Guy de l’Estang (1413).
Quatre mille siècles ont passé. La face du monde est changée. Notre continent s’est englouti sous des mers nouvelles : les eaux glacées du Pôle descendent jusqu’aux rivages de l’Afrique. Les seules régions habitables ceinturent le globe entre les deux tropiques. Toutes nos espèces animales ou végétales se sont transformées pendant la période quintaire, et la plupart ont cessé d’être. L’Humanité n’existe plus. En revanche, plusieurs races de singes se sont perfectionnées, et parmi elles, les gorilles, parvenus à leur plus haut degré de développement, constituent l’être supérieur. Ils vivent en société, et leur civilisation, comme leur science, est fort avancée.
Ils ne savent rien de l’Homme. Mais l’illustre professeur Sffaty, dans un voyage d’exploration tenté vers les régions polaires, vient de découvrir, dit-on, un dernier spécimen d’une race bizarre, qui fut la nôtre. Cette nouvelle a passionné l’opinion. De violentes polémiques sont engagées dans les journaux et ce problème s’agite : Le Singe descend-il de l’Homme ?
La politique et la religion ont envenimé le débat, qui a promptement cessé de rester scientifique. Une conférence du professeur Sffaty, annoncée comme devant avoir lieu au grand amphithéâtre du Muséum de Karysk, a rassemblé toutes les aristocraties de la naissance ou de la gloire : les plus grands noms de la terre sont représentés dans cette salle, comble dès l’ouverture des portes. L’auditoire est houleux, dans l’attente du professeur.

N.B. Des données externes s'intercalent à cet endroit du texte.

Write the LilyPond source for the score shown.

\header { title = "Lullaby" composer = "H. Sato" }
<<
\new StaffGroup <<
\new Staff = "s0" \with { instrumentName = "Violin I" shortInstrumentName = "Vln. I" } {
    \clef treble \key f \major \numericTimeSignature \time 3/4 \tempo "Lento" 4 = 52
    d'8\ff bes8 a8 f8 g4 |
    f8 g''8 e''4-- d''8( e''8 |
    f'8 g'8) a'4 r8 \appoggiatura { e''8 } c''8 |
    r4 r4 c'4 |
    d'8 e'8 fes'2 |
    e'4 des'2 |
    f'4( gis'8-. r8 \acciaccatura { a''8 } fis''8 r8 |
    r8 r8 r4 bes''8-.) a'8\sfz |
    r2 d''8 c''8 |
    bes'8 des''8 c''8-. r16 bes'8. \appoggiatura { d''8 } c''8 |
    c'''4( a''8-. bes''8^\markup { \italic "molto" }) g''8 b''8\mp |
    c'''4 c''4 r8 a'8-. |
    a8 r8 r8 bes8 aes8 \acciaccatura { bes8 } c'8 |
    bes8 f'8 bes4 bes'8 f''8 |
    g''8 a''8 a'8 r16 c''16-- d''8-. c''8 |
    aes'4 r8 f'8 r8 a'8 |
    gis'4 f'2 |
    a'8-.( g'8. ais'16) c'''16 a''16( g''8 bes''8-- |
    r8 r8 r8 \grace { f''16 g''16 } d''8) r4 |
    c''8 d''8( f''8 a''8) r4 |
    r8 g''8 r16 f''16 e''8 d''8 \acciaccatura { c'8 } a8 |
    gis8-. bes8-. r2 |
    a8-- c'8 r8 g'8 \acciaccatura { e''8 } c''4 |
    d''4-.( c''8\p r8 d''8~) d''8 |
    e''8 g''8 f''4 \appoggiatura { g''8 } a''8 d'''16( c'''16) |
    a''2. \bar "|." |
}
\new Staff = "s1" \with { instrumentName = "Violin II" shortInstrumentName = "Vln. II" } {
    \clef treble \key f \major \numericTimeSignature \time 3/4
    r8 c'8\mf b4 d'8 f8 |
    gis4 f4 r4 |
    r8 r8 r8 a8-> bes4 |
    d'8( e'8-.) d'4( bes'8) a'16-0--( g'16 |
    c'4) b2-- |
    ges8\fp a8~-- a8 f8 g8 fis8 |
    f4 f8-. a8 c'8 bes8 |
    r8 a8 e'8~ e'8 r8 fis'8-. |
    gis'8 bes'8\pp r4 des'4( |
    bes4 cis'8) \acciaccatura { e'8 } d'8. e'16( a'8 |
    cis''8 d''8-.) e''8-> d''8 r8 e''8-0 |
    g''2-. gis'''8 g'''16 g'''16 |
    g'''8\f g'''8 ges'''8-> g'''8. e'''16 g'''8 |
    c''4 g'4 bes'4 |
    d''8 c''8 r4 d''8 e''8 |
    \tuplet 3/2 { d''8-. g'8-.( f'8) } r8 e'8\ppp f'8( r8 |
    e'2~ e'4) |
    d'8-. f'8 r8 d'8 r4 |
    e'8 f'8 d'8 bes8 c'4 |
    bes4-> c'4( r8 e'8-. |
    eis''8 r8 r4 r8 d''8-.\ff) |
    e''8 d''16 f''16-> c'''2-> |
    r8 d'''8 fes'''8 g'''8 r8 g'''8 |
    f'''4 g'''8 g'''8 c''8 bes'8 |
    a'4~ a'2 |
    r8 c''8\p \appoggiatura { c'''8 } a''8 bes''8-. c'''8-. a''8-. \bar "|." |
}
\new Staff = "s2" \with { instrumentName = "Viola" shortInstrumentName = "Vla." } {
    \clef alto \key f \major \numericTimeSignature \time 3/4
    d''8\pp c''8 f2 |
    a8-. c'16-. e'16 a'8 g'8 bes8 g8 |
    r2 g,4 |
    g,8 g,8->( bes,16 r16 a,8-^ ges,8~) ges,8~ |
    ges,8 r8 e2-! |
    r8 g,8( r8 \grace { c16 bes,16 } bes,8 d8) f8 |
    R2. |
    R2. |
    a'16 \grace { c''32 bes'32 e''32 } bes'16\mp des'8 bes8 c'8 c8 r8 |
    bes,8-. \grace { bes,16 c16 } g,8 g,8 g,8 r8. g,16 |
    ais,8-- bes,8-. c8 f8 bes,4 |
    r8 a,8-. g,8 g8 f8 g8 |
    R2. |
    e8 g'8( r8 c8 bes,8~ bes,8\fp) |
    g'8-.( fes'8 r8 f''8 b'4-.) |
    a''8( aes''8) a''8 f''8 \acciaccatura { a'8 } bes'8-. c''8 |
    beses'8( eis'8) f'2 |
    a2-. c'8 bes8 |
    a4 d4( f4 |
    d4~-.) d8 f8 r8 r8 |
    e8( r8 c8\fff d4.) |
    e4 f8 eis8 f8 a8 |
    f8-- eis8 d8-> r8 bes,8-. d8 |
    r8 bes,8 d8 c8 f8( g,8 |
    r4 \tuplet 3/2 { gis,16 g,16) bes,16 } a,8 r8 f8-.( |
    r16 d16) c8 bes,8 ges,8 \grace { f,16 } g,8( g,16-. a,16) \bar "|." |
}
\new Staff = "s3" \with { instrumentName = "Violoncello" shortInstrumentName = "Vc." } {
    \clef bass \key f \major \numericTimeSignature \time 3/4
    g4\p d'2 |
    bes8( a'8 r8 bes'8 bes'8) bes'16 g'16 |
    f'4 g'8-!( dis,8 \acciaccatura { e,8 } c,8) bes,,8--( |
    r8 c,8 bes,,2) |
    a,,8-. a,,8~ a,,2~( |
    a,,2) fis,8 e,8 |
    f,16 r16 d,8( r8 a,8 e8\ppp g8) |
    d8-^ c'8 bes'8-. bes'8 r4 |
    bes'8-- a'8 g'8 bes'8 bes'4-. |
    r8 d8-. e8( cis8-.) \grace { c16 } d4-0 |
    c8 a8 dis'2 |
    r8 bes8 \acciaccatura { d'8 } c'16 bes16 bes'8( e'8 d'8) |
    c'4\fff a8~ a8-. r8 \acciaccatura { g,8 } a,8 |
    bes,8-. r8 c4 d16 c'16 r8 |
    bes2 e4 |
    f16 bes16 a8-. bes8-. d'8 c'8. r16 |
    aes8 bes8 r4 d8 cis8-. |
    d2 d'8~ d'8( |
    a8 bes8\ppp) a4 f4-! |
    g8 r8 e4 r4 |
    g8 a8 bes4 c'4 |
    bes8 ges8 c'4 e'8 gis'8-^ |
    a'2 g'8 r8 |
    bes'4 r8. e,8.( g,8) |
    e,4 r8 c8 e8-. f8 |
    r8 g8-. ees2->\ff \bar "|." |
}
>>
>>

Celui-ci paraît enfin : des applaudissements nourris et un tumulte hostile accueillent son entrée. Il est assez pâle, mais très calme : sa belle prestance et la dignité de son attitude finissent par imposer. Au bout d’un quart d’heure, le silence s’est presque rétabli, et le docteur Sffaty peut se faire entendre. Il parle :
Messieurs,

Quelle que puisse être l’humilité qui s’impose aux pionniers de la Science, dont l’habitude est de vivre en face des plus sublimes problèmes et de constater sans cesse les impuissances de l’effort, j’ai la conviction de voir aujourd’hui mes peines et mes fatigues récompensées par une découverte d’ordre primordial, et de vous présenter un document qui intéresse au plus haut point l’histoire de notre race, de ses origines et de son avenir. (Sensation.)

Les journaux du monde entier vous en ont déjà parlé, et peut-être avec un peu trop de hâte ; un peu trop vite peut-être, et trop catégoriquement aussi, ils ont apprécié le caractère de cette révélation scientifique : Est-il vrai, comme ils le prétendent, que je vous rapporte l’Ancêtre ? En d’autres termes, est-il vrai, comme on l’a dit, que le Gorille descend de l’Homme ? Messieurs, allons moins vite. Une telle question est grave et demande à n’être résolue que dans le plus grand calme et par un très lent examen, avec une méthode précise. C’est pourquoi, avant de vous présenter l’étrange animal qui fera l’objet de notre étude, il convient de jeter tout d’abord un regard en arrière, afin de nous mieux expliquer les conditions de son existence et le milieu dans lequel il a pu se manifester. (Mouvements divers.)